Start of Text
[llvm-dev] llvm-objcopy proposal

Wed Jun 7 11:00:03 PDT 2017

Yes, templating with ELFT works pretty well in LLD. It might be worth
summarizing the best practices of the use of ELFT  we've found in the LLD
development. So here it is.

 - If a function or a data strucutre handle/correspond to on-disk ELF
files, template them with ELFT.
 - Integral types such as Elf{32,64}_{XWord,Word,Addr,Offset} are not
useful and better to avoid. We are using uint{8,16,32,64}_t instead. It
seems it improves readability. (I honestly don't memorize the real types of
these ELFT types.)
 - ELFT::uint, whose size is 32/64 depending on ELF32/64, isn't useful.
Always uint64_t to represent a value that can be 32 or 64. The waste of
doing this is negligible, but it could drastically simplify types because
if your function uses only ELFT::uint, you can de-template that function by
using uint64_t.

On Tue, Jun 6, 2017 at 10:32 PM, Sean Silva via llvm-dev <
llvm-dev at lists.llvm.org> wrote:

>
>
> On Tue, Jun 6, 2017 at 4:03 PM, Jake Ehrlich <jakehehrlich at google.com>
> wrote:
>
>> Fantastic! Thanks for all of the input! I'll be considering all of it
>> going forward. The plan right now is just to worry about ELF executables
>> and nothing else. I'm very sympathetic to the "llvm-objtool" change. If
>> everyone is cool with it I'll change the name in the next CL to
>> "llvm-objtool".
>>
>> To start out I implemented a very basic ELF64LE specific bit of code. I'm
>> currently looking for reviewers on it. The phabricator link is here:
>> https://reviews.llvm.org/D33964. I'd like to find people willing to
>> review this as I work on this going forward as well. I haven't bothered
>> worrying about it but I imagine that this will template fairly easily to
>> support ELF32LE, ELF32BE, and ELF64BE.
>>
>
> Yep. If you haven't found it, take a look at our "ELFT" infrastructure
> which should allow easily templating this. A really simple example is the
> ELF part of yaml2obj (tools/yaml2obj/yaml2elf.cpp). LLD is another example
> that uses ELFT to work across all 4 combinations.
> ELFT is so easy to use that going forward you probably won't find yourself
> needing to write an initial version for a specific {endian,is64bit}
> combination.
>
> Also, one thing to keep in mind is that types like llvm::ELF::Elf64_Word
> will have the host endianness, which may causes output differences across
> different host platforms if they sneak into the output buffer (we do have
> some big endian bots, and making sure that tool output is deterministic
> across host endianness is a goal of LLVM tools and such differences are
> considered bugs). So you may find yourself wanting to use ELFT even in the
> initial patch. By using ELFT everywhere, you make sure that things are
> guaranteed correct. It's then fairly easy to remove it as needed.
End of Text
● **Work order**
Answer these questions using the llvm-objcopy thread:
1. What types does LLD use in place of Elf{32,64}_{XWord,Word,Addr,Offset}?
2. To what name is Jake Ehrlich willing to change the tool in his next CL?
3. Which source file is given as a really simple example of the ELF part of yaml2obj?
The lines after the llvm-objcopy thread play no part in this.
Start of Given information
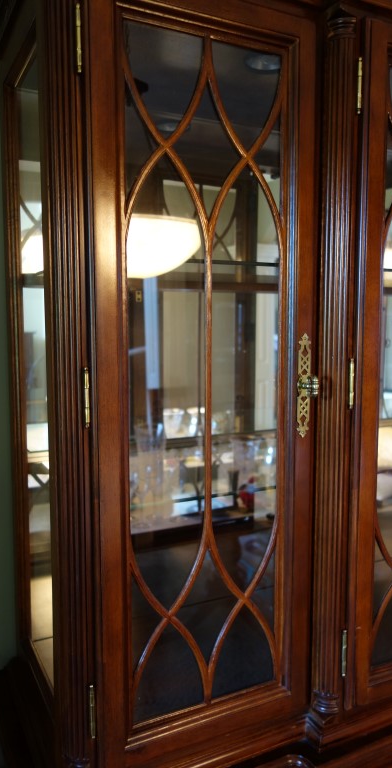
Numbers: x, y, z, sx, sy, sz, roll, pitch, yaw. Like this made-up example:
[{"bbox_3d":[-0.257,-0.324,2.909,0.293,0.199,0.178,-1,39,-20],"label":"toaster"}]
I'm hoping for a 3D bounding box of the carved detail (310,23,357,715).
End of Given information
● **Solved exercise**
1. uint{8,16,32,64}_t
2. "llvm-objtool"
3. tools/yaml2obj/yaml2elf.cpp